-------- Record set

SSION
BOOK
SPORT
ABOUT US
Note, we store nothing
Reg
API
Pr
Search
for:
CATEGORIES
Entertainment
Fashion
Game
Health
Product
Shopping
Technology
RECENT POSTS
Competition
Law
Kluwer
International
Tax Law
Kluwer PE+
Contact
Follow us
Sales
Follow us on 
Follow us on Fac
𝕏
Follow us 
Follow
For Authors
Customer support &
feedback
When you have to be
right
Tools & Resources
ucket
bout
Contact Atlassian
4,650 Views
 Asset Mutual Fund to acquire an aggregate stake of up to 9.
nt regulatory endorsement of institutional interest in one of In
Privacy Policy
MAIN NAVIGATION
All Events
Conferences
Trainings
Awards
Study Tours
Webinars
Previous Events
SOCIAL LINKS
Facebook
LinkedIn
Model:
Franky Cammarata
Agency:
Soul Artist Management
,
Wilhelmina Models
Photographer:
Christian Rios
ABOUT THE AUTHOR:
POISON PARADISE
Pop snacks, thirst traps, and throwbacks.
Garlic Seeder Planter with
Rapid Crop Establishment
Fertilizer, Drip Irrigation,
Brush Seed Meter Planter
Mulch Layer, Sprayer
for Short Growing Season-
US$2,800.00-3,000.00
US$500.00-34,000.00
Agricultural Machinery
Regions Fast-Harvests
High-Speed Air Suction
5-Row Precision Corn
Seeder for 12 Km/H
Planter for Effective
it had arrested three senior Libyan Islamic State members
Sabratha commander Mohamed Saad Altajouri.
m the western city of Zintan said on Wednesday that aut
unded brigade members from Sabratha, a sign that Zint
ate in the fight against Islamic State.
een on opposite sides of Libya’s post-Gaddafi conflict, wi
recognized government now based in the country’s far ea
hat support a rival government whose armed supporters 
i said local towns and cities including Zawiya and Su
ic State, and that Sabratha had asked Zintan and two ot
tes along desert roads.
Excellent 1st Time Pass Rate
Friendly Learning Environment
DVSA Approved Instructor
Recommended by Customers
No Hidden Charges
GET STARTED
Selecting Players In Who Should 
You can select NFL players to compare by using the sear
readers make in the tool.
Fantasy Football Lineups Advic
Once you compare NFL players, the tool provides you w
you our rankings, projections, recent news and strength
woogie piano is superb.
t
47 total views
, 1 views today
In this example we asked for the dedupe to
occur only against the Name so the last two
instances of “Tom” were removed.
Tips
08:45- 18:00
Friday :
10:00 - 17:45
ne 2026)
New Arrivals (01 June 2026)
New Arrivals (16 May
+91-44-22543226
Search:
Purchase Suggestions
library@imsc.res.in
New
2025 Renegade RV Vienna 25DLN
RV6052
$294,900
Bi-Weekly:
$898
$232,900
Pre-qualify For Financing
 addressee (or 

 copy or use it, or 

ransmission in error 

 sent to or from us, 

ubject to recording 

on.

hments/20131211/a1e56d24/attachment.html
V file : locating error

----------------

*Exercise brief*. The whole block of entries above should be repeated exactly.

*Task answer*.
SSION
BOOK
SPORT
ABOUT US
Note, we store nothing
Reg
API
Pr
Search
for:
CATEGORIES
Entertainment
Fashion
Game
Health
Product
Shopping
Technology
RECENT POSTS
Competition
Law
Kluwer
International
Tax Law
Kluwer PE+
Contact
Follow us
Sales
Follow us on 
Follow us on Fac
𝕏
Follow us 
Follow
For Authors
Customer support &
feedback
When you have to be
right
Tools & Resources
ucket
bout
Contact Atlassian
4,650 Views
 Asset Mutual Fund to acquire an aggregate stake of up to 9.
nt regulatory endorsement of institutional interest in one of In
Privacy Policy
MAIN NAVIGATION
All Events
Conferences
Trainings
Awards
Study Tours
Webinars
Previous Events
SOCIAL LINKS
Facebook
LinkedIn
Model:
Franky Cammarata
Agency:
Soul Artist Management
,
Wilhelmina Models
Photographer:
Christian Rios
ABOUT THE AUTHOR:
POISON PARADISE
Pop snacks, thirst traps, and throwbacks.
Garlic Seeder Planter with
Rapid Crop Establishment
Fertilizer, Drip Irrigation,
Brush Seed Meter Planter
Mulch Layer, Sprayer
for Short Growing Season-
US$2,800.00-3,000.00
US$500.00-34,000.00
Agricultural Machinery
Regions Fast-Harvests
High-Speed Air Suction
5-Row Precision Corn
Seeder for 12 Km/H
Planter for Effective
it had arrested three senior Libyan Islamic State members
Sabratha commander Mohamed Saad Altajouri.
m the western city of Zintan said on Wednesday that aut
unded brigade members from Sabratha, a sign that Zint
ate in the fight against Islamic State.
een on opposite sides of Libya’s post-Gaddafi conflict, wi
recognized government now based in the country’s far ea
hat support a rival government whose armed supporters 
i said local towns and cities including Zawiya and Su
ic State, and that Sabratha had asked Zintan and two ot
tes along desert roads.
Excellent 1st Time Pass Rate
Friendly Learning Environment
DVSA Approved Instructor
Recommended by Customers
No Hidden Charges
GET STARTED
Selecting Players In Who Should 
You can select NFL players to compare by using the sear
readers make in the tool.
Fantasy Football Lineups Advic
Once you compare NFL players, the tool provides you w
you our rankings, projections, recent news and strength
woogie piano is superb.
t
47 total views
, 1 views today
In this example we asked for the dedupe to
occur only against the Name so the last two
instances of “Tom” were removed.
Tips
08:45- 18:00
Friday :
10:00 - 17:45
ne 2026)
New Arrivals (01 June 2026)
New Arrivals (16 May
+91-44-22543226
Search:
Purchase Suggestions
library@imsc.res.in
New
2025 Renegade RV Vienna 25DLN
RV6052
$294,900
Bi-Weekly:
$898
$232,900
Pre-qualify For Financing
 addressee (or 

 copy or use it, or 

ransmission in error 

 sent to or from us, 

ubject to recording 

on.

hments/20131211/a1e56d24/attachment.html
V file : locating error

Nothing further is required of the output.